On balance, the issues addressed during Putin’s visit to Turkey seem to be the usual economic dimension of Russia’s foreign policy: arms sales, energy, and attempts to stimulate foreign investment in Russia as well as expanded opportunities for Russian exporters and investors abroad. However, behind that regular itinerary lurks Moscow’s anxiety about the implications of EU expansion, Turkey’s potential membership, and the unresolved security situation in Russia’s South.
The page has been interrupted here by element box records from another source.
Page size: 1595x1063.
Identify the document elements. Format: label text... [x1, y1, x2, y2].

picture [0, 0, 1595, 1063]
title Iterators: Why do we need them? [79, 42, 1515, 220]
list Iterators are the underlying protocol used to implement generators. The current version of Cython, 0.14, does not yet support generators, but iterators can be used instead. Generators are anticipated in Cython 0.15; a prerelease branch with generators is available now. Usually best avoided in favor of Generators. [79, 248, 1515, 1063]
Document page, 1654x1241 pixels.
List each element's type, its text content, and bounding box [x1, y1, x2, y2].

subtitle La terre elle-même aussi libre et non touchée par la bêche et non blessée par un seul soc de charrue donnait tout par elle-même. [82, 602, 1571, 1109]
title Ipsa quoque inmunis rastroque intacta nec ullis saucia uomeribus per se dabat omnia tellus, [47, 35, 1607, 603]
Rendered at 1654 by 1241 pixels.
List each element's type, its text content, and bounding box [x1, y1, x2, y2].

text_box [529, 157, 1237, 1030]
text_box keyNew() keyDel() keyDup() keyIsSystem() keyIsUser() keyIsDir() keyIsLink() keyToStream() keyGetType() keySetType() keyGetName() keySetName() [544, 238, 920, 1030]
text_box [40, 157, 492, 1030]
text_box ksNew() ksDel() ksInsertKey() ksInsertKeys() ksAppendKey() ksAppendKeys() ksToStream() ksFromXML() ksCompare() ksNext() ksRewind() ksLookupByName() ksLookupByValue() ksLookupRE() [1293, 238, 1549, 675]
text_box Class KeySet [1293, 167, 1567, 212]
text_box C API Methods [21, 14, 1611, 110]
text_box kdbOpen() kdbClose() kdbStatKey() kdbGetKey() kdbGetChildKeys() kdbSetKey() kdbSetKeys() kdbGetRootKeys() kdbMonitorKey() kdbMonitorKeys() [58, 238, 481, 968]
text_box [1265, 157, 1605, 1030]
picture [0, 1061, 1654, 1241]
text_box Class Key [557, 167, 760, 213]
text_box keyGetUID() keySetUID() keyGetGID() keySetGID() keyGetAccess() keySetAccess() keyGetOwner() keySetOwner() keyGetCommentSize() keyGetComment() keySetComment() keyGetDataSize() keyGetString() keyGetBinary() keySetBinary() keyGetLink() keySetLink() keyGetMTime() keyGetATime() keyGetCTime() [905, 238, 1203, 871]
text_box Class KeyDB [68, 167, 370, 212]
Likewise, Moscow wants to incline Turkey more to its point of view than to Washington’s in regard to major issues in world politics through the economic levers at its disposal, even if they are limited ones. Undoubtedly the impact of Turkish membership in the EU, if it comes about, will have profound implications for these relations. Turkey’s growing stature and importance in world politics suggests that Russia will find competition for its favor and it may not be able to keep pace with rivals such as the EU and the United States, which have even more to offer Turkey than does Russia.